Only lines that contain the string "page" should be returned from the material below.

## PROVIDED MATERIAL

= = =

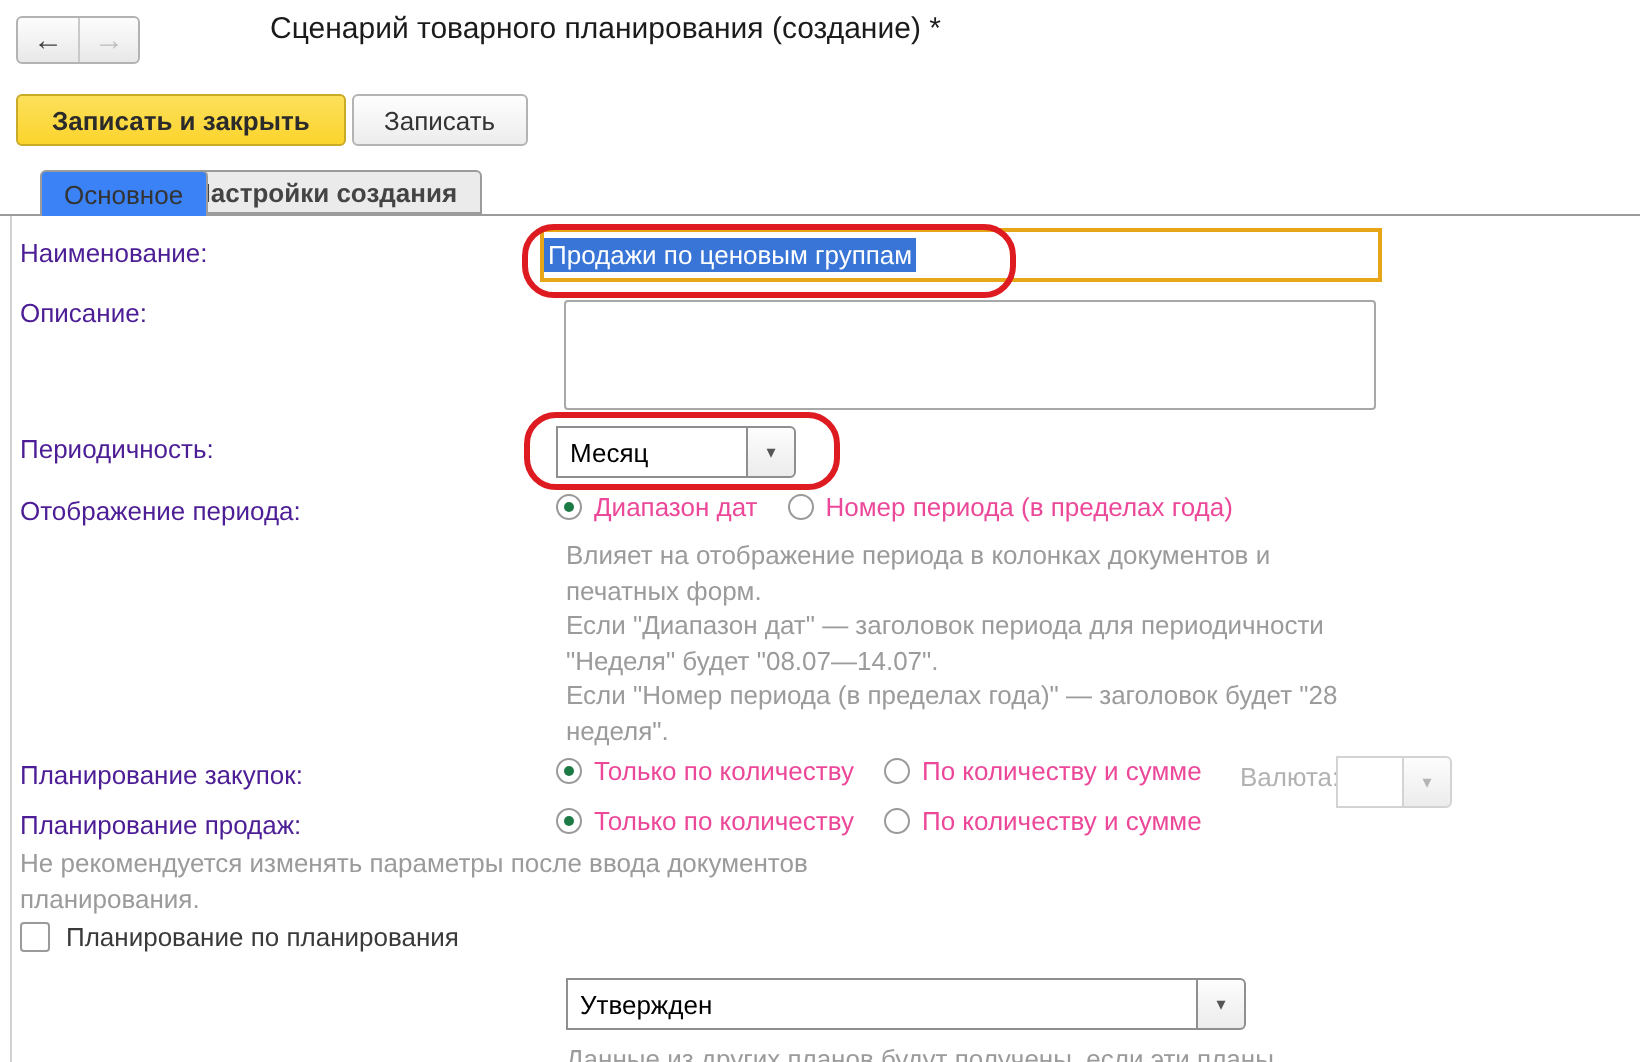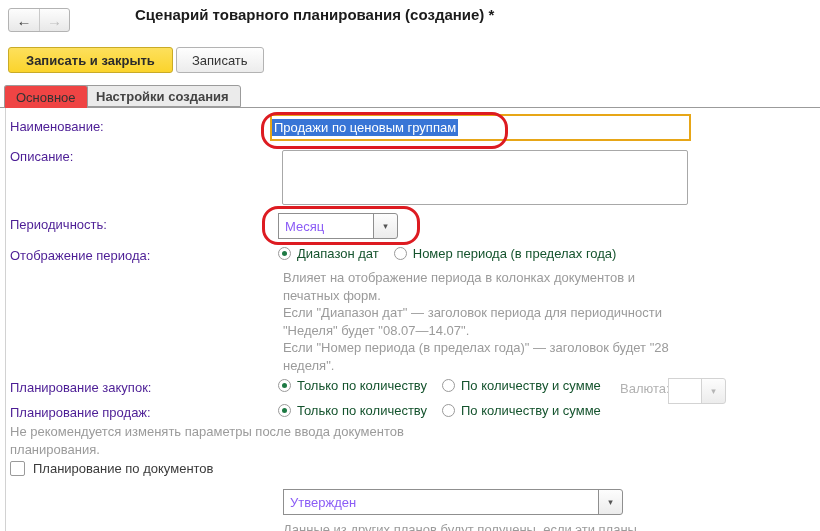--- a/index.html
+++ b/index.html
@@ -11,66 +11,66 @@
   }
   
   .nav-group {
     position:absolute; left:8px; top:8px; display:flex;
     border:1px solid #b3b3b3; border-radius:3px; overflow:hidden;
     background:linear-gradient(#fdfdfd,#e8e8e8);
   }
   .nav-btn { width:30px; height:22px; display:flex; align-items:center; justify-content:center; font-size:15px; cursor:pointer; }
   .nav-btn.back { color:#3c3c3c; }
   .nav-btn.fwd { color:#bdbdbd; border-left:1px solid #c9c9c9; }
-  .page-title { position:absolute; left:135px; top:6px; font-size:15px; font-weight:bold; color:#1b1b1b; }
+  .page-title { position:absolute; left:135px; top:6px; font-size:15px; font-weight:normal; color:#1b1b1b; }
   
   .btn { position:absolute; top:47px; height:26px; display:flex; align-items:center; border-radius:3px; cursor:pointer; }
   .btn-primary {
     left:8px; padding:0 17px; font-weight:bold; color:#2b2b2b;
     background:linear-gradient(#fde05c,#fbd42c); border:1px solid #c9ab27;
   }
   .btn-secondary {
     left:176px; padding:0 15px; color:#333;
     background:linear-gradient(#fefefe,#ececec); border:1px solid #b3b3b3;
   }
   
   .tab { position:absolute; display:flex; align-items:center; padding:0 11px; border:1px solid #9b9b9b; border-radius:3px 3px 0 0; cursor:pointer; }
-  .tab.active { left:4px; top:85px; height:23px; background:#ef4444; border-bottom:none; z-index:3; color:#333; }
+  .tab.active { left:20px; top:85px; height:23px; background:#3b82f6; border-bottom:none; z-index:3; color:#333; }
   .tab.inactive { left:84px; top:85px; height:22px; background:#ebebeb; color:#444; z-index:1;font-weight:bold; }
   .tab-underline { position:absolute; left:0; top:107px; width:820px; height:1px; background:#9b9b9b; z-index:2; }
   .pane-border { position:absolute; left:5px; top:108px; width:1px; height:423px; background:#d2d2d2; }
   
   .flabel { position:absolute; left:10px; color:#4c1d95; line-height:18px; }
   .name-input {
     position:absolute; left:270px; top:114px; width:421px; height:27px;
     border:2px solid #e7a617; background:#fff; display:flex; align-items:center; padding:0 0;
   }
   .name-input .sel { background:#3875d6; color:#fff; padding:1px 2px; }
   .textarea {
     position:absolute; left:282px; top:150px; width:406px; height:55px;
     border:1px solid #a8a8a8; border-radius:2px; background:#fff; padding:3px 6px; color:#222;
   }
   .combo { position:absolute; display:flex; }
   .combo-field {
-    height:26px; border:1px solid #8f8f8f; background:#fff; color:#8b5cf6;
+    height:26px; border:1px solid #8f8f8f; background:#fff; color:#000000;
     display:flex; align-items:center; padding:0 6px;
   }
   .combo-btn {
     width:25px; height:26px; margin-left:-1px; border:1px solid #8f8f8f; border-radius:0 3px 3px 0;
     background:linear-gradient(#fdfdfd,#ececec); color:#555; font-size:9px;
     display:flex; align-items:center; justify-content:center; cursor:pointer;
   }
   .combo.disabled .combo-field, .combo.disabled .combo-btn { border-color:#d3d3d3; color:#b5b5b5; }
   .annotation { position:absolute; border:3px solid #dd1b21; border-radius:16px; pointer-events:none; z-index:5; }
   .ann-name { left:261px; top:112px; width:247px; height:37px; }
   .ann-period { left:262px; top:206px; width:158px; height:39px; }
   .radio-row { position:absolute; display:flex; align-items:center; }
   .radio { width:13px; height:13px; border:1px solid #9a9a9a; border-radius:50%; background:#fff; position:relative; flex:none; cursor:pointer; }
   .radio.sel::after { content:""; position:absolute; left:3px; top:3px; width:5px; height:5px; background:#1e7a44; border-radius:50%; }
-  .radio-lbl { margin-left:6px; color:#14532d; cursor:pointer; }
+  .radio-lbl { margin-left:6px; color:#ec4899; cursor:pointer; }
   .radio-gap { width:15px; flex:none; }
   .hint { position:absolute; color:#9b9b9b; line-height:17.5px; white-space:pre-line; }
   .checkbox-row { position:absolute; left:10px; top:461px; display:flex; align-items:center; }
   .checkbox { width:15px; height:15px; border:1px solid #9a9a9a; border-radius:2px; background:#fff; cursor:pointer; flex:none; }
   .checkbox-lbl { margin-left:8px; color:#3a3a3a; cursor:pointer; }
   .currency-lbl { position:absolute; left:620px; top:381px; color:#b2b2b2; }
 </style>
 </head>
 <body>
 
@@ -150,21 +150,21 @@
     <span class="radio-gap"></span>
     <span class="radio"></span>
     <span class="radio-lbl">По количеству и сумме</span>
   </div>
 
   <div class="hint" style="left:10px; top:423px; width:470px">Не рекомендуется изменять параметры после ввода документов
 планирования.</div>
 
   <div class="checkbox-row">
     <span class="checkbox"></span>
-    <span class="checkbox-lbl">Планирование по документов</span>
+    <span class="checkbox-lbl">Планирование по планирования</span>
   </div>
 
   <div class="combo" style="left:283px; top:489px">
     <div class="combo-field" style="width:316px">Утвержден</div>
     <div class="combo-btn">
       <span>▾</span>
     </div>
   </div>
   <div class="hint" style="left:283px; top:521px; width:480px">Данные из других планов будут получены, если эти планы</div>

= = =

## EXERCISE RESPONSE
-  .page-title { position:absolute; left:135px; top:6px; font-size:15px; font-weight:bold; color:#1b1b1b; }
+  .page-title { position:absolute; left:135px; top:6px; font-size:15px; font-weight:normal; color:#1b1b1b; }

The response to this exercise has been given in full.